Пока я рубил поленья совершенно неподъемным топором, отец с сыном затопили баньку, перетаскали из погреба в хату огромные бочонки, потом бутыли с мутной и подозрительно выглядящей жидкостью. Наконец Петр Семенович вышел на крыльцо, посмотрел на дело рук моих, — на здоровенную поленницу, сложенную рядом с забором, потом подошел поближе и потребовал:

— Покажи ладони!

Я послушно воткнул топор в полено и перевернул руки. Он с уважением потрогал мозоли от штанги, гантелей и груши на моих ладонях и одобрительно хлопнул меня по плечу:

— Настоящий мужик, хоть и мелковат! И не нытик! Сгодишься! Идем в избу! Горячее подоспело!

В избе суетились женщины, накрывая на огромный стол, рассчитанный на таких великанов, как Вованова семейка. Увидя Мицуко в фартуке с чужого плеча, почти волочащемся по полу, еле волокущую к столу огромную тарелку с пельменями, я еле сдержал смех: она и без того была запугана всем происходящим.

— Ну, дочка, за тебя! — поднял первый тост Петр Семенович. — Дай-то бог тебе нашего, сибирского, здоровья, детей, и счастливой бабьей доли! Пусть твой дом будет полной чашей для вас, ваших детей и ваших друзей! И хоть ты роду не нашенского, чую, дивчина ты справная, толковая, раз смогла околдовать моего лоботряса! За тебя, Милка!

— Мицуко! — попробовал было возразить «лоботряс», но глава семьи грозно нахмурился и уточнил:

— Для тебя — кто угодно. А для меня — Мила, Милка! Я к этим выкрутасам не привык и привыкать не собираюсь! — Дочка, ты не против? — обратился он к невестке.

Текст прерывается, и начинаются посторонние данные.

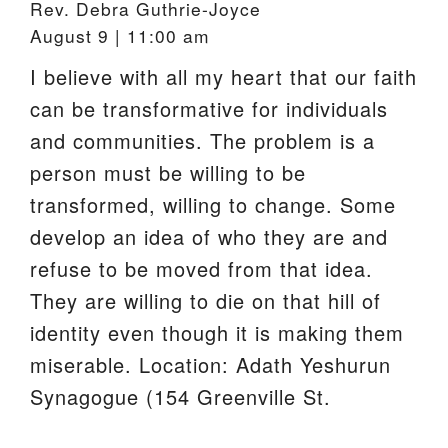
Rev. Debra Guthrie-Joyce
August 9 | 11:00 am
I believe with all my heart that our faith
can be transformative for individuals
and communities. The problem is a
person must be willing to be
transformed, willing to change. Some
develop an idea of who they are and
refuse to be moved from that idea.
They are willing to die on that hill of
identity even though it is making them
miserable. Location: Adath Yeshurun
Synagogue (154 Greenville St.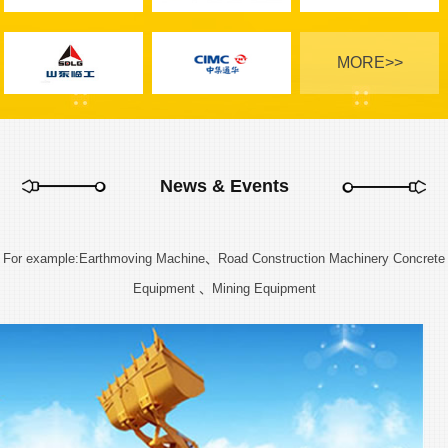
MORE>>
News & Events
For example:Earthmoving Machine、Road Construction Machinery Concrete
Equipment 、Mining Equipment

— Неа! Мне дазе нлавится! — улыбнулась она.

— Улыбка у тебя дюже добрая! Молодец! — похвалил ее Семеныч. — А теперь я хочу выпить за твоего друга…

Приняв на грудь по пол литра на брата, мы отправились в баньку. Не все, а только мужчины. А там я понял, что мой прошлый опыт был, собственно, не таким и страшным. — Через час жестоких пыток горячим паром, ледяной водой и вениками, в течение которых я, сжав зубы, пытался не заорать и не сбежать из бани к чертовой матери, меня довели до состояния, в котором я мог только глупо улыбаться. И, естественно, пить. Все остальные функции организма временно отключились.